**Task to complete**
The data should be written out in full, exactly as it stands, and the pictures dropped.

**Dataset section**
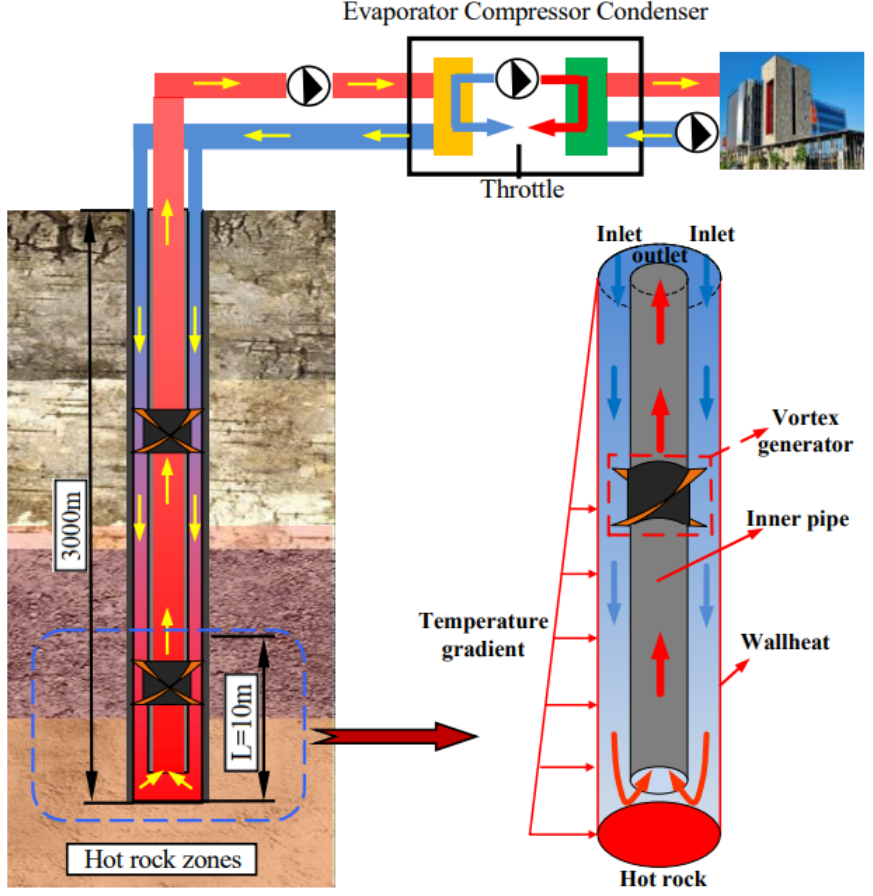
Figure 1. Schematic diagram of working principle of the coaxial borehole heat exchanger.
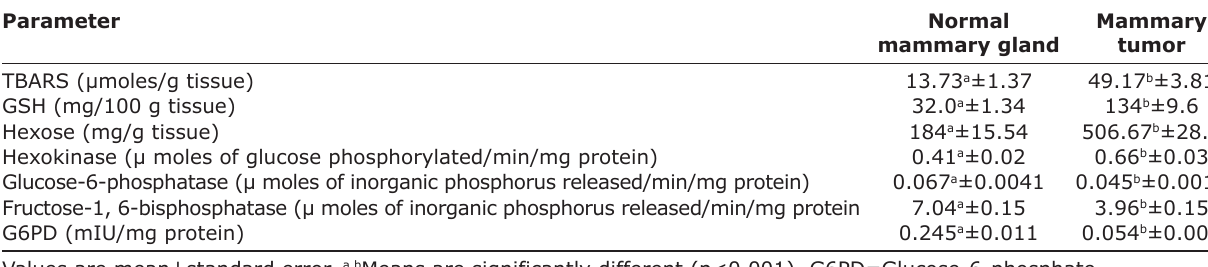
Table-1: Altered carbohydrate metabolism in canine mammary tumors.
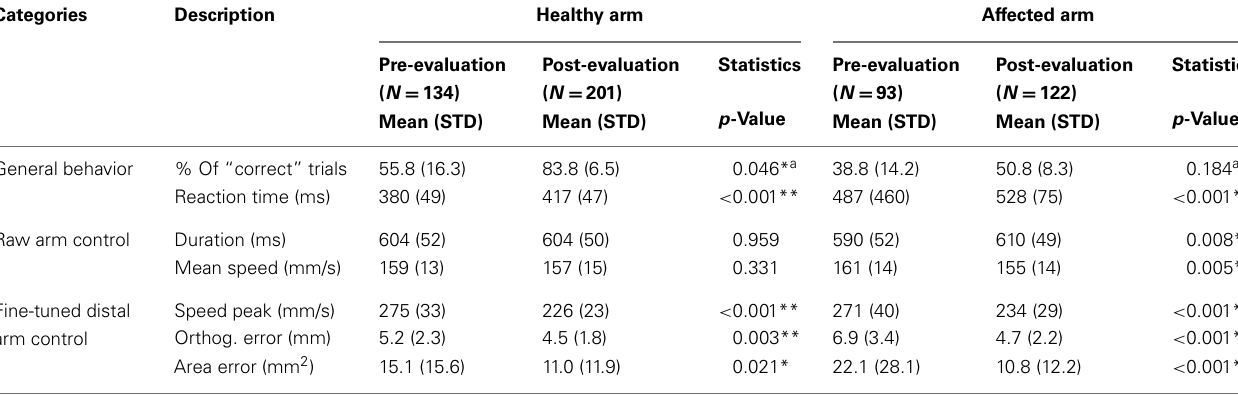
Table 1 | “Correct” trials kinematic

**Solution to this exercise**
Figure 1. Schematic diagram of working principle of the coaxial borehole heat exchanger.
Table-1: Altered carbohydrate metabolism in canine mammary tumors.
Table 1 | “Correct” trials kinematic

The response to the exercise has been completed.